# [EXERCISE DETAILS]
Could you reproduce the source text of each of the records below, line for line, without changing anything?

# [INPUT RECORDS]
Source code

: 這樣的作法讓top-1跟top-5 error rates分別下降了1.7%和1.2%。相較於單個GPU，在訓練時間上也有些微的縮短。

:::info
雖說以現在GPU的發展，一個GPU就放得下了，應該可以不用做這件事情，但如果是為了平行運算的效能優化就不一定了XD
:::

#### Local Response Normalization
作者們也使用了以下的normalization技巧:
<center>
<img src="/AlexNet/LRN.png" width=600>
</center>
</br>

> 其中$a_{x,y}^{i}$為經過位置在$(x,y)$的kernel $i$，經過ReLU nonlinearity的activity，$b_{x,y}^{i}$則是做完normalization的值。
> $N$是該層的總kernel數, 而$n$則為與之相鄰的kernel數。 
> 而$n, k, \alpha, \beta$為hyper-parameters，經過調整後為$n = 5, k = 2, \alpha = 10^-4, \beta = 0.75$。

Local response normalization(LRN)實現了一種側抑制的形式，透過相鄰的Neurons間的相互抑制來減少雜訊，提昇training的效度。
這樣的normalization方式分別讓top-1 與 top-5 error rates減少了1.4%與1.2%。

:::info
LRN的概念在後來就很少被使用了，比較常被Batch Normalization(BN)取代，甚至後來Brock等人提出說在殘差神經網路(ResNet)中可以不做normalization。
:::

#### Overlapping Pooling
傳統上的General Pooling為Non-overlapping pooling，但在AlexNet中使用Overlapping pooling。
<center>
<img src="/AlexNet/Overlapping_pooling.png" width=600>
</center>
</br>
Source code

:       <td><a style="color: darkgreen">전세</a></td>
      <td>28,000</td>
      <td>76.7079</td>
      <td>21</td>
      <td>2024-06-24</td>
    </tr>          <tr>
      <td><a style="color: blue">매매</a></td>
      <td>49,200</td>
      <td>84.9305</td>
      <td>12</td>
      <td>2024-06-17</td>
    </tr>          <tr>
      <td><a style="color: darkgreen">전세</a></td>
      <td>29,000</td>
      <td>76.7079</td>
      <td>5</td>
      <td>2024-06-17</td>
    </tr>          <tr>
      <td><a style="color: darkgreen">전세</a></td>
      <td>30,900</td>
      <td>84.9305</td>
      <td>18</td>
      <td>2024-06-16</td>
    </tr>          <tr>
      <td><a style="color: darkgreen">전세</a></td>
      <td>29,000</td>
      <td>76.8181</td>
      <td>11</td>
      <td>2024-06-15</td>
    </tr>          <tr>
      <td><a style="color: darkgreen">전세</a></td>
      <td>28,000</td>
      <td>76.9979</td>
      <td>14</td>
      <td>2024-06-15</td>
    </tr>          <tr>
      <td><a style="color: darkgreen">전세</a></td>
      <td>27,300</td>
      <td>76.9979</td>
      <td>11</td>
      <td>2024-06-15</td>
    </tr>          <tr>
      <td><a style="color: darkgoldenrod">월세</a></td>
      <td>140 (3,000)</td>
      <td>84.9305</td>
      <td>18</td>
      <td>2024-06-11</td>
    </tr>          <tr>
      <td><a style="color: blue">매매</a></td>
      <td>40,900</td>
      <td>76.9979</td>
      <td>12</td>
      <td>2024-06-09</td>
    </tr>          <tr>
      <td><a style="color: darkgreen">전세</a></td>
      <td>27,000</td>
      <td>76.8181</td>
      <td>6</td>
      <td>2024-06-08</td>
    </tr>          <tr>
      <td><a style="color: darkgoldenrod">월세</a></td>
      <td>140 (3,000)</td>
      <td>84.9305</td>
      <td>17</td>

# [RESPONSE AREA]
Source code

: 這樣的作法讓top-1跟top-5 error rates分別下降了1.7%和1.2%。相較於單個GPU，在訓練時間上也有些微的縮短。

:::info
雖說以現在GPU的發展，一個GPU就放得下了，應該可以不用做這件事情，但如果是為了平行運算的效能優化就不一定了XD
:::

#### Local Response Normalization
作者們也使用了以下的normalization技巧:
<center>
<img src="/AlexNet/LRN.png" width=600>
</center>
</br>

> 其中$a_{x,y}^{i}$為經過位置在$(x,y)$的kernel $i$，經過ReLU nonlinearity的activity，$b_{x,y}^{i}$則是做完normalization的值。
> $N$是該層的總kernel數, 而$n$則為與之相鄰的kernel數。 
> 而$n, k, \alpha, \beta$為hyper-parameters，經過調整後為$n = 5, k = 2, \alpha = 10^-4, \beta = 0.75$。

Local response normalization(LRN)實現了一種側抑制的形式，透過相鄰的Neurons間的相互抑制來減少雜訊，提昇training的效度。
這樣的normalization方式分別讓top-1 與 top-5 error rates減少了1.4%與1.2%。

:::info
LRN的概念在後來就很少被使用了，比較常被Batch Normalization(BN)取代，甚至後來Brock等人提出說在殘差神經網路(ResNet)中可以不做normalization。
:::

#### Overlapping Pooling
傳統上的General Pooling為Non-overlapping pooling，但在AlexNet中使用Overlapping pooling。
<center>
<img src="/AlexNet/Overlapping_pooling.png" width=600>
</center>
</br>
Source code

:       <td><a style="color: darkgreen">전세</a></td>
      <td>28,000</td>
      <td>76.7079</td>
      <td>21</td>
      <td>2024-06-24</td>
    </tr>          <tr>
      <td><a style="color: blue">매매</a></td>
      <td>49,200</td>
      <td>84.9305</td>
      <td>12</td>
      <td>2024-06-17</td>
    </tr>          <tr>
      <td><a style="color: darkgreen">전세</a></td>
      <td>29,000</td>
      <td>76.7079</td>
      <td>5</td>
      <td>2024-06-17</td>
    </tr>          <tr>
      <td><a style="color: darkgreen">전세</a></td>
      <td>30,900</td>
      <td>84.9305</td>
      <td>18</td>
      <td>2024-06-16</td>
    </tr>          <tr>
      <td><a style="color: darkgreen">전세</a></td>
      <td>29,000</td>
      <td>76.8181</td>
      <td>11</td>
      <td>2024-06-15</td>
    </tr>          <tr>
      <td><a style="color: darkgreen">전세</a></td>
      <td>28,000</td>
      <td>76.9979</td>
      <td>14</td>
      <td>2024-06-15</td>
    </tr>          <tr>
      <td><a style="color: darkgreen">전세</a></td>
      <td>27,300</td>
      <td>76.9979</td>
      <td>11</td>
      <td>2024-06-15</td>
    </tr>          <tr>
      <td><a style="color: darkgoldenrod">월세</a></td>
      <td>140 (3,000)</td>
      <td>84.9305</td>
      <td>18</td>
      <td>2024-06-11</td>
    </tr>          <tr>
      <td><a style="color: blue">매매</a></td>
      <td>40,900</td>
      <td>76.9979</td>
      <td>12</td>
      <td>2024-06-09</td>
    </tr>          <tr>
      <td><a style="color: darkgreen">전세</a></td>
      <td>27,000</td>
      <td>76.8181</td>
      <td>6</td>
      <td>2024-06-08</td>
    </tr>          <tr>
      <td><a style="color: darkgoldenrod">월세</a></td>
      <td>140 (3,000)</td>
      <td>84.9305</td>
      <td>17</td>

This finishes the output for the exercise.